### [Problem]
No pictures go into the copy. Write out exactly the lines below from the one containing "gebruiken stemt u in met" through the one containing "或以下氣溫發生之機率（橙色燈號）；20日起至21日上午間".
***** Records for processing *****
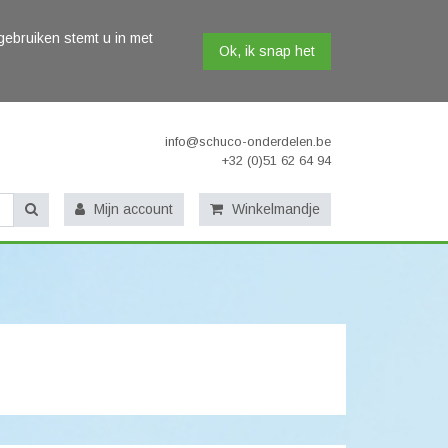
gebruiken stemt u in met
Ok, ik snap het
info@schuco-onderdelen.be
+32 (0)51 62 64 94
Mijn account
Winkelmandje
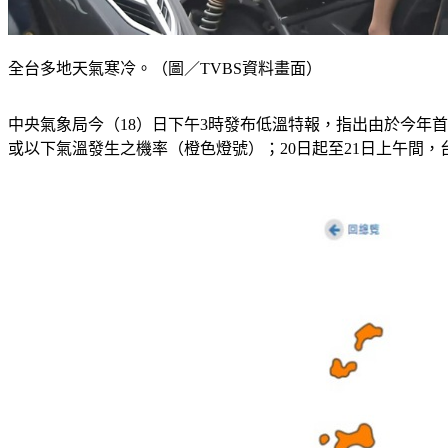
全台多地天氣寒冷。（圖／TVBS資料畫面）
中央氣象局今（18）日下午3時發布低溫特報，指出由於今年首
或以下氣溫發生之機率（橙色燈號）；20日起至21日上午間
*****
***** Records for processing *****
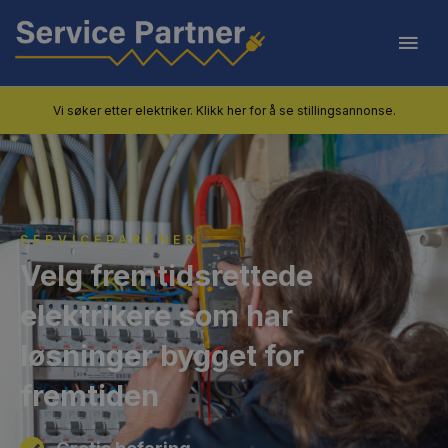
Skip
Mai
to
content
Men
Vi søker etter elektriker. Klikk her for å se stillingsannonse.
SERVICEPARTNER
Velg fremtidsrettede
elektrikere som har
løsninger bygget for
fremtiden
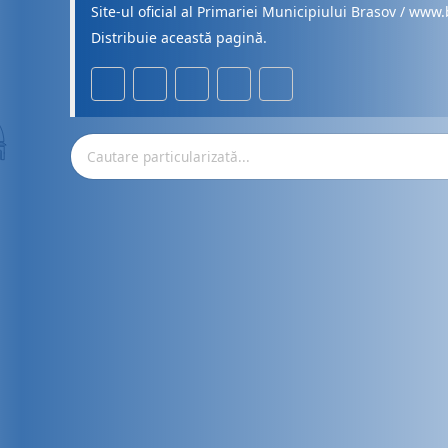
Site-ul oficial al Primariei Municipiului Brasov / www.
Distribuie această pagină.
*****
***** Records for processing *****
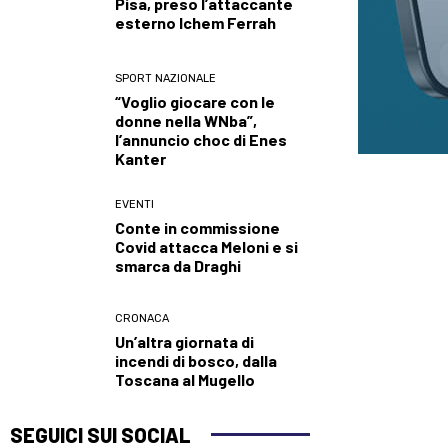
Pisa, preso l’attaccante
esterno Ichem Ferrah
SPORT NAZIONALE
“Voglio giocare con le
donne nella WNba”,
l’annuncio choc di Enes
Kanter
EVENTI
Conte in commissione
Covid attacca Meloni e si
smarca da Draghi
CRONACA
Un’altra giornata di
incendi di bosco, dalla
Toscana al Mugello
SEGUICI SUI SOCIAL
*****
### [Answer space]
gebruiken stemt u in met
Ok, ik snap het
info@schuco-onderdelen.be
+32 (0)51 62 64 94
Mijn account
Winkelmandje
全台多地天氣寒冷。（圖／TVBS資料畫面）
中央氣象局今（18）日下午3時發布低溫特報，指出由於今年首
或以下氣溫發生之機率（橙色燈號）；20日起至21日上午間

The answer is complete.